DATA TO EXAMINE –
--------------------------------

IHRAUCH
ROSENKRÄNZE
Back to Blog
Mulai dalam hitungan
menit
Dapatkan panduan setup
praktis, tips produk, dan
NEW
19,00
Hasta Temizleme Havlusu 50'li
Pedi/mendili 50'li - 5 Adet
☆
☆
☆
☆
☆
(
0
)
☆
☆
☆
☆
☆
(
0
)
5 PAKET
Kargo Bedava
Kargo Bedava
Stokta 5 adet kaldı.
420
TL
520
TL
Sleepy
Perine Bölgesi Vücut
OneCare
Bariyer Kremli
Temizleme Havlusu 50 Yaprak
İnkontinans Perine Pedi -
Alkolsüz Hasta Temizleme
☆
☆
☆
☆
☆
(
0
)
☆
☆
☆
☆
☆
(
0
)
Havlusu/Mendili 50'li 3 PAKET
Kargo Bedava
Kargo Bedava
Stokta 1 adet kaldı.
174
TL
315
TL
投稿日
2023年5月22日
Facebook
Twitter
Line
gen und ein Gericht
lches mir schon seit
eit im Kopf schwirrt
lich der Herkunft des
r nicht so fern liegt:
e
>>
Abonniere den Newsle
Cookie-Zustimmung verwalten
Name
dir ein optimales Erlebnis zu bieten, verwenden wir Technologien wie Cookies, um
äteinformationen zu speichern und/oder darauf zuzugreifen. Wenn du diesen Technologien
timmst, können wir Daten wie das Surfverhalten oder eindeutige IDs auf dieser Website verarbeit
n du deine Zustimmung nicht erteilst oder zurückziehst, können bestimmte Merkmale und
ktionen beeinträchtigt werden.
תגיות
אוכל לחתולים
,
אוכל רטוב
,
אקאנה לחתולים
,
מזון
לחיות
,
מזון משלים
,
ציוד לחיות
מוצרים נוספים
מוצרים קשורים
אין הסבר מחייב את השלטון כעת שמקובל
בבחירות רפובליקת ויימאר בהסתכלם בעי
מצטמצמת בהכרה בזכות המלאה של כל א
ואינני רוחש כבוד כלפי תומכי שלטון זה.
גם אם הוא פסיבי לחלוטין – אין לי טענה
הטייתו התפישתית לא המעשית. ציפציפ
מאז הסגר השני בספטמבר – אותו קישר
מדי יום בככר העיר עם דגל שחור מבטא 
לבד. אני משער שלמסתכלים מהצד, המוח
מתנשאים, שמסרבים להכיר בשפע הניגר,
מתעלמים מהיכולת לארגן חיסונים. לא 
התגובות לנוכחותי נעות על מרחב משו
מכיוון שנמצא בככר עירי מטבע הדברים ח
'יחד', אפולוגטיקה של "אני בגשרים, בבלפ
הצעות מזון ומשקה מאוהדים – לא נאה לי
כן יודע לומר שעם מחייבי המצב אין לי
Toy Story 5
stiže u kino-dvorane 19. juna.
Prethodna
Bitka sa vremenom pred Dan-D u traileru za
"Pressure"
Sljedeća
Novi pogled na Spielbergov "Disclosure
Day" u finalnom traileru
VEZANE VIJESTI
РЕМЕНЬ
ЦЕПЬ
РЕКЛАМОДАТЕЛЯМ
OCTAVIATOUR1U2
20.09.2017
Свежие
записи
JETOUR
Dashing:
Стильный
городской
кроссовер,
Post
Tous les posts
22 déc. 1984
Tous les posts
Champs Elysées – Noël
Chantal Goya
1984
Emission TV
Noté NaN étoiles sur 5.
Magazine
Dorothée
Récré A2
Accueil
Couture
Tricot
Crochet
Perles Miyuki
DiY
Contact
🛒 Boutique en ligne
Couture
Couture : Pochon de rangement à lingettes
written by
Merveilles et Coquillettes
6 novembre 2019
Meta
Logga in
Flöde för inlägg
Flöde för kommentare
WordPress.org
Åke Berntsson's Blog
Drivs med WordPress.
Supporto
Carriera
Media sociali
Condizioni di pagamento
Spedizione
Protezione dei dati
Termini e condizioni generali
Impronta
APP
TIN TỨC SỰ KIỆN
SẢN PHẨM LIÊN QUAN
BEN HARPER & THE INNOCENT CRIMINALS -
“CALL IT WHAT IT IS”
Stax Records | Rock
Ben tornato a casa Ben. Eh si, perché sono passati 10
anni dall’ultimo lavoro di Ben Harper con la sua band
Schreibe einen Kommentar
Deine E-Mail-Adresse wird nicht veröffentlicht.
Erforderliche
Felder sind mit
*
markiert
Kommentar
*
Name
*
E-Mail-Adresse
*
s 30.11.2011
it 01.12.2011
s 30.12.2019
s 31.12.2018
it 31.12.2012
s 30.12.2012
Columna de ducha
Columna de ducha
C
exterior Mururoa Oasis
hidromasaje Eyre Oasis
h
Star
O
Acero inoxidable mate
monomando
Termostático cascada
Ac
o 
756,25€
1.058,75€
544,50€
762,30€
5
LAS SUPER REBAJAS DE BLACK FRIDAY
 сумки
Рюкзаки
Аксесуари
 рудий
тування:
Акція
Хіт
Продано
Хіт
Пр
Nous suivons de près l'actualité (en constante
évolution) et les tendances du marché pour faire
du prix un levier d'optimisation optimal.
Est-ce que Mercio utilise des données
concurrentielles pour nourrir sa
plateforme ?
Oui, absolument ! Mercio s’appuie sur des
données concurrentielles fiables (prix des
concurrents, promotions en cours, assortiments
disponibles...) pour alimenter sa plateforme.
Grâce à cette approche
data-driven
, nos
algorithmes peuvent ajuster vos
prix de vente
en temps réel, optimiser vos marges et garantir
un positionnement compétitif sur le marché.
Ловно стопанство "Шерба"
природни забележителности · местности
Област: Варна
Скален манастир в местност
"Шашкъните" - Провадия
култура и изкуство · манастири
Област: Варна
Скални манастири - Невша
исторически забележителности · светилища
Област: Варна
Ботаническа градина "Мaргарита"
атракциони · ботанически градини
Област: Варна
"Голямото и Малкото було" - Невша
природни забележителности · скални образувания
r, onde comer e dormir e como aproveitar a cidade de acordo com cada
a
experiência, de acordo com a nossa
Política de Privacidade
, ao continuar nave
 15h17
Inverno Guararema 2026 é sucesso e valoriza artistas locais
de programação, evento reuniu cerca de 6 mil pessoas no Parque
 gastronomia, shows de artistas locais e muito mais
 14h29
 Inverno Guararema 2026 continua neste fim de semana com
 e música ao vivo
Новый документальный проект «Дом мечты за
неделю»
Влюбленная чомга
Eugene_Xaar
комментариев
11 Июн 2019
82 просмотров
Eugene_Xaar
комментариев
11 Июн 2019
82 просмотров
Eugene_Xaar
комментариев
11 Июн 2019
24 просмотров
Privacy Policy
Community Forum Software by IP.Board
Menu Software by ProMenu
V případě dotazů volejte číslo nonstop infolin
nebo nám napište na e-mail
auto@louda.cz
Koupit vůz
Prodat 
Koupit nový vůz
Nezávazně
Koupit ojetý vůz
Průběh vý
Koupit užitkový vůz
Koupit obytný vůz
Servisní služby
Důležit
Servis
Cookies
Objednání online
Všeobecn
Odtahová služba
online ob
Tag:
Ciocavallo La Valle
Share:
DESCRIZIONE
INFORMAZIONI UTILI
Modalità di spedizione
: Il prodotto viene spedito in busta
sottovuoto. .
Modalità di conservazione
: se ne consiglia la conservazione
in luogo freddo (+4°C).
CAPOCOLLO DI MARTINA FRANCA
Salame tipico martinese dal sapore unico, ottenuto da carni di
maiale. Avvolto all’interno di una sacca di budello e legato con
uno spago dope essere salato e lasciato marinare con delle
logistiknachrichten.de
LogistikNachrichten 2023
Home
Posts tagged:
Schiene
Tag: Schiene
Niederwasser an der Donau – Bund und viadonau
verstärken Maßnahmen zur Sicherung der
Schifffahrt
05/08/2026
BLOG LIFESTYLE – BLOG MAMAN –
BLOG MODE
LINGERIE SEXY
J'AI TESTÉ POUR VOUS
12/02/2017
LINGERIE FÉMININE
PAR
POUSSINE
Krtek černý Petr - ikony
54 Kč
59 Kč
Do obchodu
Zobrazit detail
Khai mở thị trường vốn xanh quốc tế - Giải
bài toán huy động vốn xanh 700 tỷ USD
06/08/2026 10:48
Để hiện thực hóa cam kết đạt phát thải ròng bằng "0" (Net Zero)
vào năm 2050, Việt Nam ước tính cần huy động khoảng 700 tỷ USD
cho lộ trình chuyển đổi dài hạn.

--------------------------------

INSTRUCTIONS TO FOLLOW –
Retype the entries from their first line down to the line containing "Stokta 5 adet kaldı.", keeping both of those lines.

EXERCISE SOLUTION –
IHRAUCH
ROSENKRÄNZE
Back to Blog
Mulai dalam hitungan
menit
Dapatkan panduan setup
praktis, tips produk, dan
NEW
19,00
Hasta Temizleme Havlusu 50'li
Pedi/mendili 50'li - 5 Adet
☆
☆
☆
☆
☆
(
0
)
☆
☆
☆
☆
☆
(
0
)
5 PAKET
Kargo Bedava
Kargo Bedava
Stokta 5 adet kaldı.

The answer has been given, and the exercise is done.